My favorite ones are the ones that try to do too much. For instance it will claim to be from Bank of America but the subject is "Your iTunes account has been compromised" and the body is something like "Viiagria, cheapest prices". There's a tiny little part of me that just wants to list all the ways in which they have failed, but, obviously, the more ethical thing to do is to let them continue to be too ridiculous for even the most credulous to believe.
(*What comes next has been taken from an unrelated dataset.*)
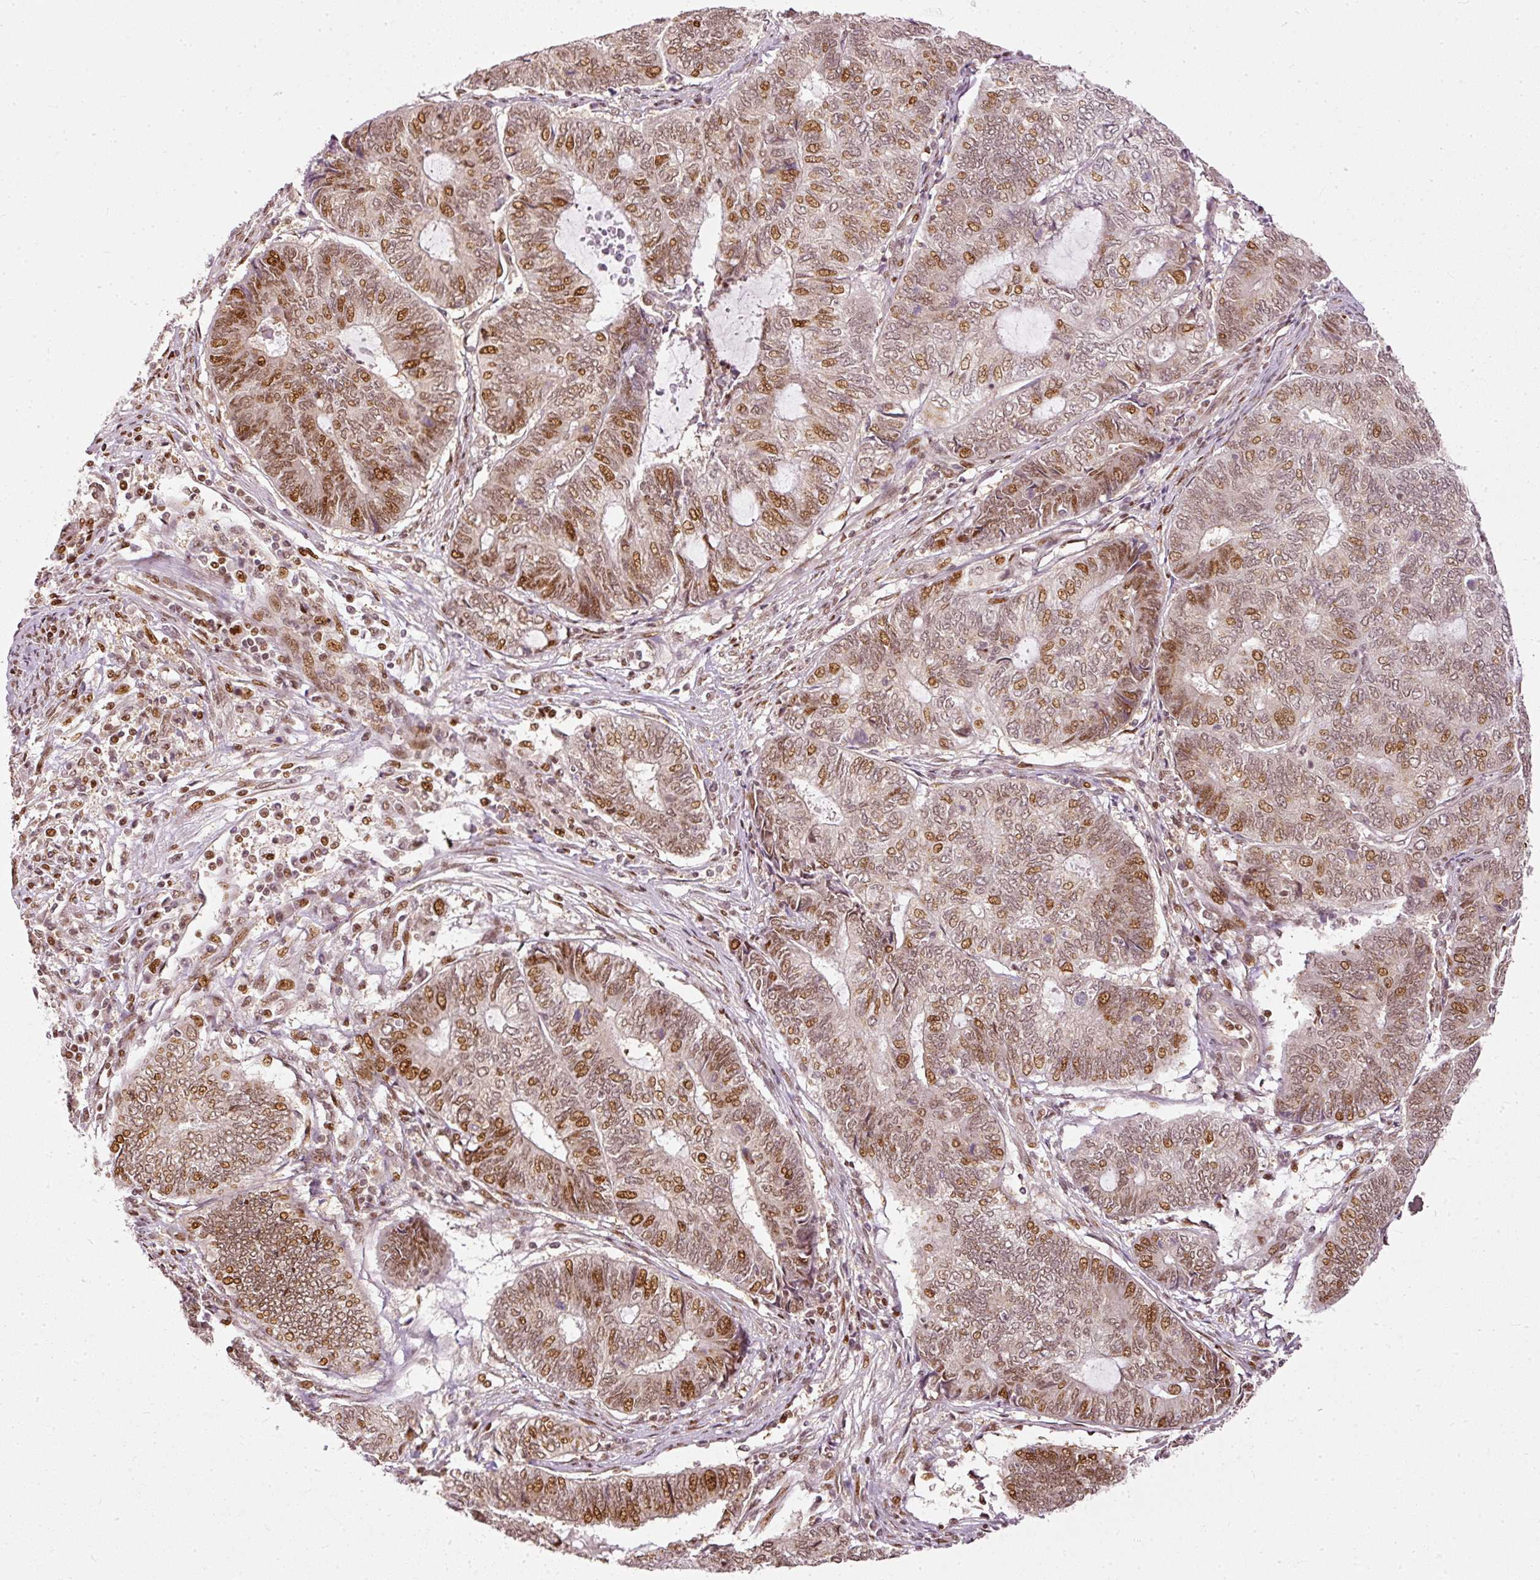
{"staining": {"intensity": "moderate", "quantity": ">75%", "location": "nuclear"}, "tissue": "endometrial cancer", "cell_type": "Tumor cells", "image_type": "cancer", "snomed": [{"axis": "morphology", "description": "Adenocarcinoma, NOS"}, {"axis": "topography", "description": "Uterus"}, {"axis": "topography", "description": "Endometrium"}], "caption": "Protein staining shows moderate nuclear staining in approximately >75% of tumor cells in adenocarcinoma (endometrial).", "gene": "ZNF778", "patient": {"sex": "female", "age": 70}}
My practice is to ignore ALL such warnings. If I suspect that it may be legitimate I delete the message and drop out of email and go to the site using my own reliable link.

Running the URL through Google doesn't hurt.
Before I delete such a message, I save it in a special folder on my hard drive. Once a month, I send all of these bogus e-mails as attachments to an e-mail addressed to the spam-control people of my service provider. This gives them something to send on to anti-spam workers. Worth doing if your ISP provides for this sort of thing.

All great suggestions. I assume that I don't ever see most of the spam.

I was tempted to copyedit this one.

Never mind the horrible grammar:

"you have 48 hour to validate..."
"You have now to validate your account..."
"The validation process must be done before 48 hour."

Obvious ESL (non)graduates.

Yes, I noticed the horrible grammar immediately. I get similar messages from 'Yahoo' nearly every week. I ignore them as well.